La fabrication du chocolat a beaucoup évolué depuis la recette que découvrirent les conquistadors auprès des sujets du roi Moctezuma. Nous avons vu plus haut le rôle essentiel de l’invention de Van Hooten. Aujourd’hui, grâce aux inventions successives des industriels, artisans ou producteurs, la fabrication du cacao est techniquement très au point avec des étapes bien définies.

1. Cueillette et écabossage : entre mai et juillet et entre novembre et décembre en fonction du pays et de la variété, les cabosses arrivées à maturité sont cueillies. On reconnaît une cabosse mûre à sa couleur or mat et au son qu’elle émet lorsqu’on la tapote. Les cabosses sont immédiatement ouvertes, avec précaution afin de ne pas abîmer les graines (ou fèves) se trouvant à l’intérieur. Les fèves sont alors extraites de la cabosse.

2. Fermentation : pendant une période allant de 2 à 7 jours en fonction des variétés, on laisse fermenter les fèves après les avoir entassées afin de limiter leur contact avec l’oxygène de l’air (la fermentation est une réaction anaérobie). Puis on les met en contact avec l’oxygène, ce qui entraîne l’oxydation de la pulpe et l’apparition de la couleur brune et des précurseurs des arômes du cacao.
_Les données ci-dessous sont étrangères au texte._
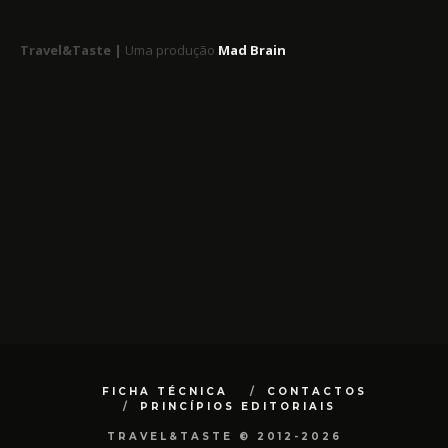
Travel&Taste |
Uma produção
Mad Brain
FICHA TÉCNICA
CONTACTOS
PRINCÍPIOS EDITORIAIS
TRAVEL&TASTE © 2012-2026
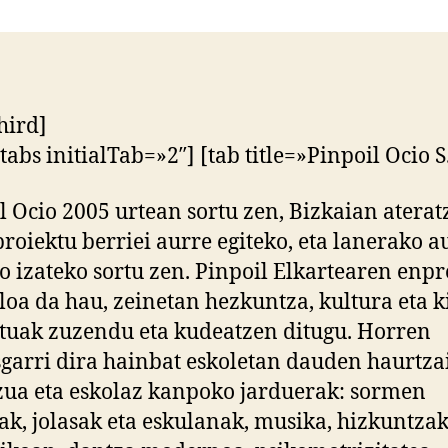
hird]
tabs initialTab=»2″] [tab title=»Pinpoil Ocio S
l Ocio 2005 urtean sortu zen, Bizkaian aterat
proiektu berriei aurre egiteko, eta lanerako 
o izateko sortu zen. Pinpoil Elkartearen enpr
loa da hau, zeinetan hezkuntza, kultura eta k
tuak zuzendu eta kudeatzen ditugu. Horren
garri dira hainbat eskoletan dauden haurtza
zua eta eskolaz kanpoko jarduerak: sormen
rak, jolasak eta eskulanak, musika, hizkuntz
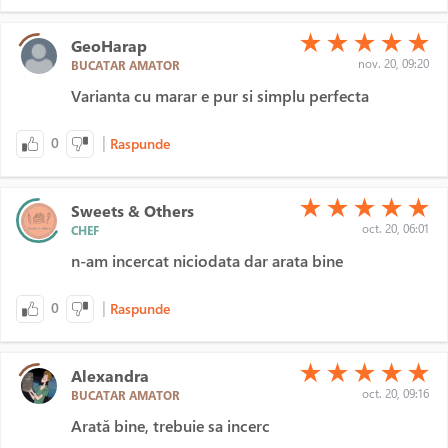
(*)
(*)
(*)
(*)
(*)
★
★
★
★
★
GeoHarap
nov. 20, 09:20
BUCATAR AMATOR
Varianta cu marar e pur si simplu perfecta
|
0
Raspunde
(*)
(*)
(*)
(*)
(*)
★
★
★
★
★
Sweets & Others
oct. 20, 06:01
CHEF
n-am incercat niciodata dar arata bine
|
0
Raspunde
(*)
(*)
(*)
(*)
(*)
★
★
★
★
★
Alexandra
oct. 20, 09:16
BUCATAR AMATOR
Arată bine, trebuie sa incerc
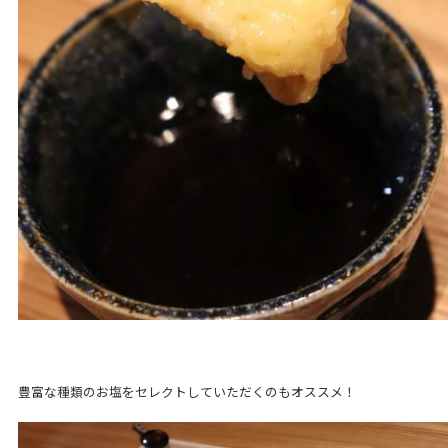
豊富な種類のお塩をセレクトしていただくのもオススメ！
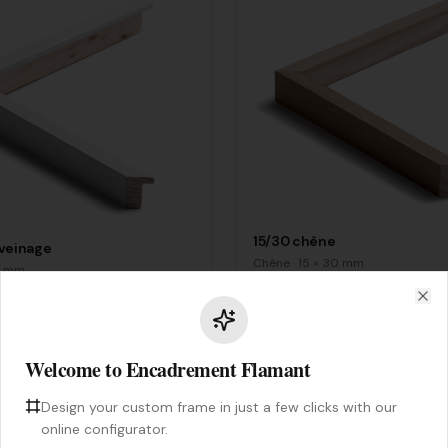
15/30 chêne
 veinage
Chêne
·
15
×
30
mm
mm
Clo
Welcome to Encadrement Flamant
Design your custom frame in just a few clicks with our
online configurator.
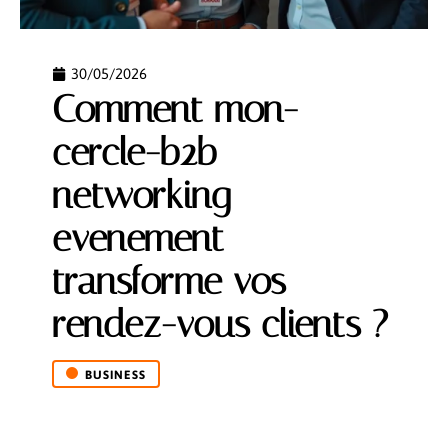
30/05/2026
Comment mon-
cercle-b2b
networking
evenement
transforme vos
rendez-vous clients ?
BUSINESS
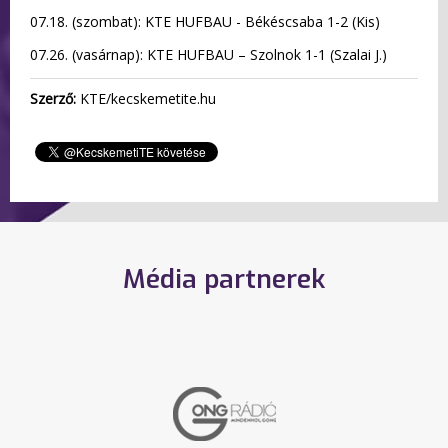
07.18. (szombat): KTE HUFBAU - Békéscsaba 1-2 (Kis)
07.26. (vasárnap): KTE HUFBAU – Szolnok 1-1 (Szalai J.)
Szerző:
KTE/kecskemetite.hu
Média partnerek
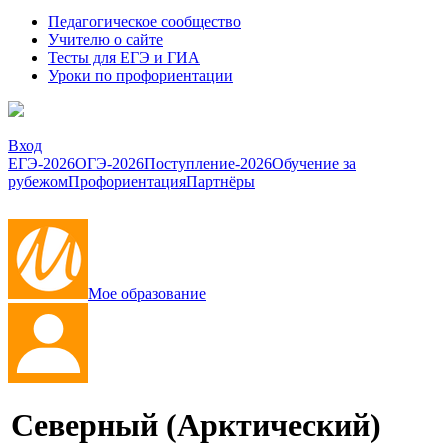
Педагогическое сообщество
Учителю о сайте
Тесты для ЕГЭ и ГИА
Уроки по профориентации
Вход
ЕГЭ-2026
ОГЭ-2026
Поступление-2026
Обучение за
рубежом
Профориентация
Партнёры
Мое образование
Северный (Арктический)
3. Séchage : cette étape, qui dure de 10 jours à 3 semaines, a pour but de réduire drastiquement la quantité d’eau contenue dans les fèves. Lors du séchage la teneur en haut passe de 60% à 6-8%. Les fèves sont ensuite stockées dans des sacs de jute d’une capacité de 50 kg pour être ensuite transportées et souvent exportées.